The green transition is underway but how it's handled will separate the winning and losing countries for the rest of the century.
On one side is an ideology-driven shift that's dogmatic and littered with defeatism and anti-humanism. It dominates the discussion in Europe and its main feature is absolutism. There's no compromise and that extends to the war in Russia where there's no compromise and no measure too extreme, even if it means submarining its own economy and impoverishing its people.
I keep coming back to a comment Latvian Prime Minister Krisjanis Karins on May 30 emphasizing the need to cut off Russian oil: "It's only money," he said.
The other side is characterized as climate deniers or those who would doom the planet but there's a third side emerging.
Today, Stuart Kirk, the head of sustainable investing at HSBC quit his post. He left the investment bank in the aftermath of a presentation where he said investors need not worry about climate risk. He said central bankers like Mark Carney were trying to “out hyperbole the next guy”... "I feel it's getting a little bit out of hand," he said.
Many of his points were overplayed and the delivery was sloppy. There was far too much screaming who cares and taking shots at others. He sounded like someone deeply frustrated by negativity and burdensome compliance but he touched on the most-important point:
"I don't doubt the science at all," he said. "Human beings have been amazing at adapting throughout history."

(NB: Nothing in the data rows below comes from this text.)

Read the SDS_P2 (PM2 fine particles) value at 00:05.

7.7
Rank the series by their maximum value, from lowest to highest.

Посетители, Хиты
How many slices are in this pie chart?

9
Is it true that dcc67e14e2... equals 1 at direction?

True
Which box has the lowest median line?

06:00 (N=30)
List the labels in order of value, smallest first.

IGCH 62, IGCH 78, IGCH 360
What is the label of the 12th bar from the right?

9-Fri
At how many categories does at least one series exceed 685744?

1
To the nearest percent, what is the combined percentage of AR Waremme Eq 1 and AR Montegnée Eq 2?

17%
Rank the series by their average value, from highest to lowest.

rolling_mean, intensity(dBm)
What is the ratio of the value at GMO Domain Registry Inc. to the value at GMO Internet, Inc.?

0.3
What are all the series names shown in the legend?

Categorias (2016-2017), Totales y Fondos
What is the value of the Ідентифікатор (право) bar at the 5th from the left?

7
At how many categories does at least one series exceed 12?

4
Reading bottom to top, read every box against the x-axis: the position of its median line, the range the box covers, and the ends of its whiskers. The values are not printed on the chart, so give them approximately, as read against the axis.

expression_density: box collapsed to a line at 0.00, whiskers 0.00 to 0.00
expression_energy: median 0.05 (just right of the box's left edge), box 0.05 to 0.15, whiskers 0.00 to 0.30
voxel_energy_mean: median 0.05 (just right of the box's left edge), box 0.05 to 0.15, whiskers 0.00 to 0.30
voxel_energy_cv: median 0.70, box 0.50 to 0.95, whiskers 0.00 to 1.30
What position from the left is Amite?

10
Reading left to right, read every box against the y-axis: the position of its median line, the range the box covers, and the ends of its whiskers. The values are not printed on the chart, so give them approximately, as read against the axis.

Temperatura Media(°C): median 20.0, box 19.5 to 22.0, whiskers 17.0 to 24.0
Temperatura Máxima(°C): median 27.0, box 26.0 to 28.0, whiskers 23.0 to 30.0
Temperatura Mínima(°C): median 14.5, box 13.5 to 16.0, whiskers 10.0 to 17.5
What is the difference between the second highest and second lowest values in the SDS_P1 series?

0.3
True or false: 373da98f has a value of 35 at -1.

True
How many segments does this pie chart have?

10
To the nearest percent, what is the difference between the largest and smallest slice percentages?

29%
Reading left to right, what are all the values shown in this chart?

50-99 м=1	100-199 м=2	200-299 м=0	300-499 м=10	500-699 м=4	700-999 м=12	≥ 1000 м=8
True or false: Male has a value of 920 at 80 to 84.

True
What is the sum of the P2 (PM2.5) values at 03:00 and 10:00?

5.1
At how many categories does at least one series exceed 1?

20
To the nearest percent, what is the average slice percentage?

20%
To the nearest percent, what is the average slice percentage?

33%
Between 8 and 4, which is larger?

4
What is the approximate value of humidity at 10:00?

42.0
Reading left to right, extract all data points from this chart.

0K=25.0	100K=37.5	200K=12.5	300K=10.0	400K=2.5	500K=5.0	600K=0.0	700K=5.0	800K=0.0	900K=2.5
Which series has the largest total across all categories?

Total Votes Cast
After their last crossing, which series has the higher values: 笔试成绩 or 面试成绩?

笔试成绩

In a LinkedIn post where he announced his departure today, he took it a step further with a point I have been making for years: Human beings have been amazing at innovation throughout history.
"Human ingenuity can and will overcome the challenges ahead, while at the same time offering huge investment opportunities," he wrote.
This newspaper clipping is from October 1903 and estimates it will take 1-10 million years for human flight:
Just two months later, the Wright Brothers flew at Kitty Hawk.
The climate challenge will be solved and humans will prosper. I'm tremendously bullish on carbon capture technology and can't wrap my head around the huge crowd of greens who are willing to spend any amount of money on climate projects and inflict incredible suffering but won't spend a dime to find out of there's a path to mitigation there. Thankfully, oil and gas companies are making the huge investments in technology anyway and some governments realize the potential.
They're part of the third group who wants to fix emissions without destroying humanity. They want a managed transition, not an abrupt end to fossil fuels. They believe in the power of innovation.
I think it's a shame that we pumped trillions of dollars of cheap money into Web 3.0 and profitless (and marginally beneficial) tech companies in the past three years but we will figure it out. In the meantime, Europe's dogmatism and inflexibility is sinking the eurozone economy.